Foto tomada de internet. |
“Si mi papa fue del batallón 6012, con mis tres tíos, y andaban un cachimbo de guanuqueños, la mayoría… casi todos, esos si eran güevones… no como estos chavalitos de ahora culos cagados que sembraron el terror… yo sigo siendo sandinista, y toda mi familia, y lo digo donde sea… y si alguien se encachimba… aquí estoy -se golpea el pecho dos veces, fuerte, con el puño cerrado, gritando- sólo esperamos la orden para volarles verga… nosotros tenemos las armas… con ganas estoy de palmar a varios hijueputas golpistas… tranqueros de mierda… “el comandante zequeda”.
En silencio, observo y escucho, sentado a un paso de él que de frente a mí está de pies. Tendrá unos treinta y cuatro años, seguramente el primer hijo de su padre cuando regresó del servicio militar en los años ochenta del siglo pasado. Nació y creció oyendo episodios de matanzas y glorificaciones a quiénes las ejecutaron.
Luce una bermuda militar camuflada que su hermana le envió de Miami, camisola roja adherida a la panza voluminosa, chinelas de hule con gancho, lisonjeando a quien lo invita a beber ron barato en la pulpería, pues es conocido de la familia y acaba de venir de la “yusa”.
Al ratito, por la avenida central del barrio, frente a la pulpería donde disfrutan bebidas espirituosas, pasa otro paramilitar que conduce la camioneta de un delegado gubernamental, es chofer ahora y antes vendedor de “puchos de hierba maldita”, pero no prosperó porque le gustaba estafar a los consumidores.

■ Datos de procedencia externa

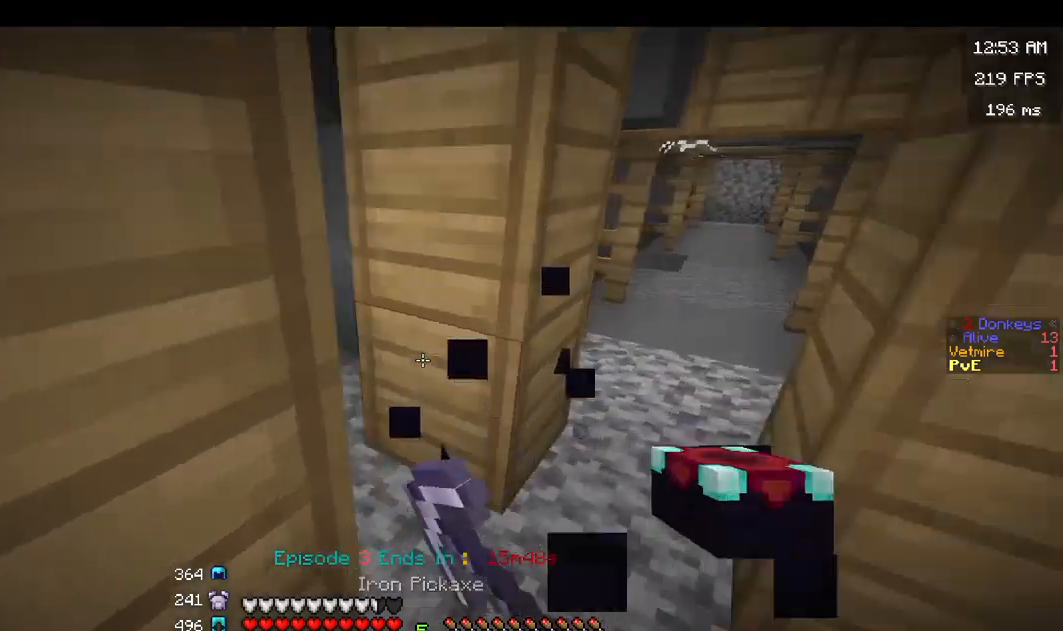
{"keys": ["a", "w"], "mouse": [], "events": [[300, "d", "up"], [483, "a", "down"]]}
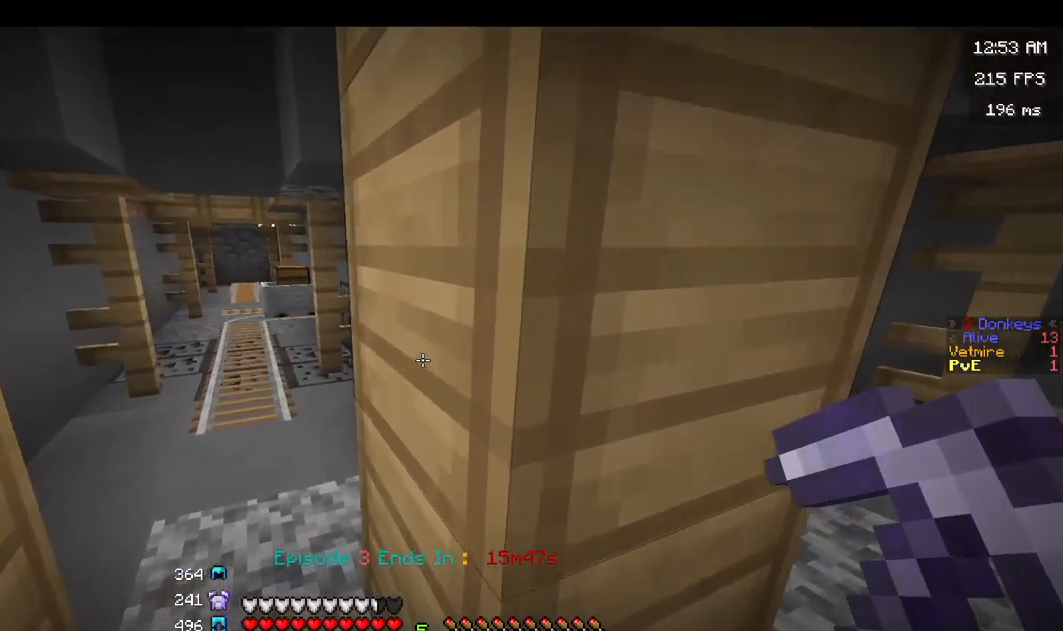
{"keys": ["w"], "mouse": [], "events": [[300, "a", "up"]]}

Me ve. Grita: ¡Viva Daniel!, y saca la mano izquierda por la ventana, primero dos dedos en escuadra semejan una pistola presta a ser disparada, luego cambia al dedo anular erecto, la guatusa extranjera, y termina con el puño cerrado blandiéndolo.
Sigo sentado, comprobando el estadio conceptual de un sector de nicaragüenses. Cuando me traslado al lugar donde trabajo, otro militante aguerrido y fiel me queda viendo cuando paso, y le digo: ¡Saludos!